I have never denied that fossil fuels have not brought benefits. But they are a double-edged sword, and we're starting to see some of the serious downsides. There is no reversing of time's arrow or undoing of history, no question of returning to pre-industrial days. The future can only be post-industrial. How will we negotiate that transition? By acknowledging the destructive dangers of continued amplification of fossil fuel use or seeking to wean ourselves off them in the fastest and least disruptive ways we can imagine? I have never pretended that it will be easy or simple, nor that it will solve all our personal and social ills. It will be difficult and dangerous, but less so than the grand experiment with the world's ecosystems and climate we are currently conducting.

Apart from a very brief review when it first came out in 2006, I've never quoted or used An Inconvenient Truth.

rising temperatures, which in my mind has one major risk factor attached to it – rising sea levels through the melting of Greenland and Antartic land based ice layers.
I'm glad you acknowledge one risk. Now you can start to read about all the others: food instability, crop yield reductions, heat waves, flooding, biodiversity losses, habitat loss, droughts, extreme weather events, precipitation changes and associated water stress and more. Climate change is a threat multiplier. It takes other issues that we're already struggling with (e.g. biodiversity or water stress) and makes them more difficult, often in unpredictable ways.

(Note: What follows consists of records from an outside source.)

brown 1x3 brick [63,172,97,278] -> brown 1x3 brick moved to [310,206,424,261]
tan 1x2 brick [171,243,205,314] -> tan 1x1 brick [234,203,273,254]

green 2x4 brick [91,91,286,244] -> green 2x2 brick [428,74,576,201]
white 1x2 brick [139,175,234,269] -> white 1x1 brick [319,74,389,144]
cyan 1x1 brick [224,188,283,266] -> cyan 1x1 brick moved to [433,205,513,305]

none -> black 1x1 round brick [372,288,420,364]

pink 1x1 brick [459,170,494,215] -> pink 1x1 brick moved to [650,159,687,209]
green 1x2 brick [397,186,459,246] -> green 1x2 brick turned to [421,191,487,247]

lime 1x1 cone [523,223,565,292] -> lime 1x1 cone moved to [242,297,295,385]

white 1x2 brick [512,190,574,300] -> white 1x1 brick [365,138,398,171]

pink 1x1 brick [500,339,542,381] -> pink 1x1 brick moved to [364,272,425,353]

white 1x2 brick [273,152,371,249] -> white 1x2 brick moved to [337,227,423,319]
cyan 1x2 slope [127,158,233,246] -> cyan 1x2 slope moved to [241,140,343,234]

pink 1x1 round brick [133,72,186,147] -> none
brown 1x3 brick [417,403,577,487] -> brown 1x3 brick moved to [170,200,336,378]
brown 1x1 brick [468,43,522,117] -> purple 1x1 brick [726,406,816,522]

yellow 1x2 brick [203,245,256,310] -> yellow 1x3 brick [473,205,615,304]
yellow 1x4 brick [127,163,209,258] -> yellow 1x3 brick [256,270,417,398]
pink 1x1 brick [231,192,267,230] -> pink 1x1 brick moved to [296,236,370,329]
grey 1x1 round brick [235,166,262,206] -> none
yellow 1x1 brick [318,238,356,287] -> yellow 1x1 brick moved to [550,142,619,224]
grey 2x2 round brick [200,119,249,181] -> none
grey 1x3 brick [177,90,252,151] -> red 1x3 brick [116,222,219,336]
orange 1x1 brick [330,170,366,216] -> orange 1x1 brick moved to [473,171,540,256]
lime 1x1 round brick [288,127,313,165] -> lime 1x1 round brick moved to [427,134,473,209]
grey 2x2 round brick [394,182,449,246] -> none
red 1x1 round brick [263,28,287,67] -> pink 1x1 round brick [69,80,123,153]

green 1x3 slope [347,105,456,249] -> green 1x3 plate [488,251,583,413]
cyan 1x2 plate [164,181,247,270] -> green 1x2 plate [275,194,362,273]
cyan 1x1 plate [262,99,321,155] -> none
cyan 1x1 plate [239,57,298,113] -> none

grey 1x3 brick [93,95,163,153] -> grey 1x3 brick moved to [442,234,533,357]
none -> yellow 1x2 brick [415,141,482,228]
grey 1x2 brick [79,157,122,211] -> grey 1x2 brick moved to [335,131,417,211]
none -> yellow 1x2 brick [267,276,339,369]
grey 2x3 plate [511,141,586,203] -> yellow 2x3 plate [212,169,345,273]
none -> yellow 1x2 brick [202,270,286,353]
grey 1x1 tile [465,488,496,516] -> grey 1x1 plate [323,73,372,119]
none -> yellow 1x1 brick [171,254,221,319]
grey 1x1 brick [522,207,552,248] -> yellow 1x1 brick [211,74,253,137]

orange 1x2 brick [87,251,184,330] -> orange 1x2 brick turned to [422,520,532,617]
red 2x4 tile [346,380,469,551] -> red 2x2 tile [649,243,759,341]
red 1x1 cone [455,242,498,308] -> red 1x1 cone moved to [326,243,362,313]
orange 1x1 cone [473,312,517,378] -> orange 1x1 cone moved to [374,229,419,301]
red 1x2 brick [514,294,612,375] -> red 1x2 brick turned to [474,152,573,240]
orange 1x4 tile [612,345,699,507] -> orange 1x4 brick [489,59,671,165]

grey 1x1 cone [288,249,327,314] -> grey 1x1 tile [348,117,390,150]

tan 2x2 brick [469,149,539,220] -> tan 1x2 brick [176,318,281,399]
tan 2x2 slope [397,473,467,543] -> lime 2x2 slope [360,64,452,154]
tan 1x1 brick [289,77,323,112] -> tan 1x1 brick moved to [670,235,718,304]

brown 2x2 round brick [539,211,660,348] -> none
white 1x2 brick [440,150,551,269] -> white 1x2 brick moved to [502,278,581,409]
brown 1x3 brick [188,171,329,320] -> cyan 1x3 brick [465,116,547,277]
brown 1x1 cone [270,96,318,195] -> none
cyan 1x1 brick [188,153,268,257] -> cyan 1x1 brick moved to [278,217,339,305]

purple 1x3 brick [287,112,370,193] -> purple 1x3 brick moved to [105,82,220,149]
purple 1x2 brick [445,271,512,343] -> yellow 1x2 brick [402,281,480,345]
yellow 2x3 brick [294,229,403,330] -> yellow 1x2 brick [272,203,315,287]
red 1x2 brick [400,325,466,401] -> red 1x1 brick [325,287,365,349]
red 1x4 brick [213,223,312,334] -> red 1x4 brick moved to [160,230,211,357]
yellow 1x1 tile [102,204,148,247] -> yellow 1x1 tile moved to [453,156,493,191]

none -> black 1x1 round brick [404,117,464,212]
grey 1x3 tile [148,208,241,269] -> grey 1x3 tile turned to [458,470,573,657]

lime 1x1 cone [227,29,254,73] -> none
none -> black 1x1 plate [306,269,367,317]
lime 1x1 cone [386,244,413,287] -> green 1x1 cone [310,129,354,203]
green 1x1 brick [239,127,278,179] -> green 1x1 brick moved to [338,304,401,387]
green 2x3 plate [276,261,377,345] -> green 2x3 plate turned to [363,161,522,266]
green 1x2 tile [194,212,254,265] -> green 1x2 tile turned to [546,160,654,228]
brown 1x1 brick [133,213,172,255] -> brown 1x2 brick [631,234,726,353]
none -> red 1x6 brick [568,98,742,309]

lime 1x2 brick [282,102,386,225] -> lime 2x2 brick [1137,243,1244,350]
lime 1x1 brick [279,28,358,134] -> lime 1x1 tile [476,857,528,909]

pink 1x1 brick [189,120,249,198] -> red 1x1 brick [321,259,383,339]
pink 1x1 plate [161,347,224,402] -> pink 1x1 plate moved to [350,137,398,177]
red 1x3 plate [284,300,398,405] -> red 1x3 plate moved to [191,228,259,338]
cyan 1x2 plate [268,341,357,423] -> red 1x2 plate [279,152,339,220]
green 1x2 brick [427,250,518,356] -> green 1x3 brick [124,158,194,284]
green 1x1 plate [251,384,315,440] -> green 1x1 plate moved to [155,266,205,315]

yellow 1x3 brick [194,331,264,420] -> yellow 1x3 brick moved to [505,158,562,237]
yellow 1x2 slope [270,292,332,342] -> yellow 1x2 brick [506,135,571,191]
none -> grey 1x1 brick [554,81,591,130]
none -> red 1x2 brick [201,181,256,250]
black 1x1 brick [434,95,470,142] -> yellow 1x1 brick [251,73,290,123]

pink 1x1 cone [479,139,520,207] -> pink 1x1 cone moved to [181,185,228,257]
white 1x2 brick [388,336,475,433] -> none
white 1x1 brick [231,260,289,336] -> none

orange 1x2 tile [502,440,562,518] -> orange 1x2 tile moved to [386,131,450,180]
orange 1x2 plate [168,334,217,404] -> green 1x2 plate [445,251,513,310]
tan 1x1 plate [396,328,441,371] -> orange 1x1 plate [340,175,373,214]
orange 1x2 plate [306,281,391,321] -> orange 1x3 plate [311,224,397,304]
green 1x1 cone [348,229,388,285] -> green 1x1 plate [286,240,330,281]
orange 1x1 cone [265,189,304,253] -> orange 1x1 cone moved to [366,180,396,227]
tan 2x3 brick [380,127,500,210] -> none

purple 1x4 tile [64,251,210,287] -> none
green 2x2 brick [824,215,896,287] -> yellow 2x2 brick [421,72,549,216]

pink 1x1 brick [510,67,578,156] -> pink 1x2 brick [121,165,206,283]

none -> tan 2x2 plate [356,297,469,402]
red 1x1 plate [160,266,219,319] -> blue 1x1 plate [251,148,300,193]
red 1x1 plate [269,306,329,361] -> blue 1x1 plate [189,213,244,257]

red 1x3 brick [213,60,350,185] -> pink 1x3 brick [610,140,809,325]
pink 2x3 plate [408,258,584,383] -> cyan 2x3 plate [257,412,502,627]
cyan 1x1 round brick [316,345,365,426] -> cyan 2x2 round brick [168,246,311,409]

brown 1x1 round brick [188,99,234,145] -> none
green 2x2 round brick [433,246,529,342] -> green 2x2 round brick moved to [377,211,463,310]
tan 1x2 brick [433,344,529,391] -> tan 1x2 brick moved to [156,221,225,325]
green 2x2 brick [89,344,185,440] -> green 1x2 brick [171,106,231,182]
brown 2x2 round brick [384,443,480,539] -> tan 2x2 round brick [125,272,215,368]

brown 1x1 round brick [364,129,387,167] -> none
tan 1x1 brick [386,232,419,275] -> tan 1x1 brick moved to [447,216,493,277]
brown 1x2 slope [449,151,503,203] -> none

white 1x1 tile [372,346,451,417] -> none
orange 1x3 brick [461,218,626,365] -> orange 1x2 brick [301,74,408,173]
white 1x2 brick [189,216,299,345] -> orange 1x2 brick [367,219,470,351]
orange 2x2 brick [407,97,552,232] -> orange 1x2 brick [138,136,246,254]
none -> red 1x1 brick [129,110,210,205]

To me this is a major problem with the picture that Byron paints – there is little room for uncertainty.
Can you show me anywhere where I have denied that there are large uncertainties? Indeed, this is part of my very point. Climate change may turn out to be only "very bad" rather than the IPCC's predictions that it will be "very, very bad". But then again, it might turn out to be considerably worse again than the IPCC. Assuming that future generations will be able to cope with whatever mess we create is irresponsible.

byron smith said...

BTW David, you speak very confidently of my position for someone who has also acknowledged that you aren't paying much attention.

dragging their people out of poverty
We've talked about poverty and its links to climate change a number of times before. In short, climate change is a threat precisely to the poorest and most vulnerable and the burden of responsibility lies first and foremost with the nations who have contributed most of the problem (i.e. the developed world). The BASIC nations you mention are indeed developing fast, but remember that China is investing twice as much as anyone else (and more than the US and Europe combined) into renewable energy.

all fossil fuels will be mined and converted into energy with CO2 as a by product. Nothing surer.
David, you accuse me of being a pessimist! :-)

So to summarise, science is not really the issue. Byron and his 97% scientists may be right, but so what? It’s what is to be done and that involves politics, economics and technology – this is where the action is.
And ethics! :-)

We need technological solutions for a long term, low cost source of energy.
And if one doesn't exist? I'm not saying we shouldn't look, but time's running out, so perhaps we should also consider what it will mean to adapt to a much harsher world with less cheap energy available and what we can do now to minimise the difficulties that will result.

byron smith said...

The vast majority of the oil still in the Gulf, says NOAA, plus a plume 22 miles long in the depths that is not likely to break down anytime soon.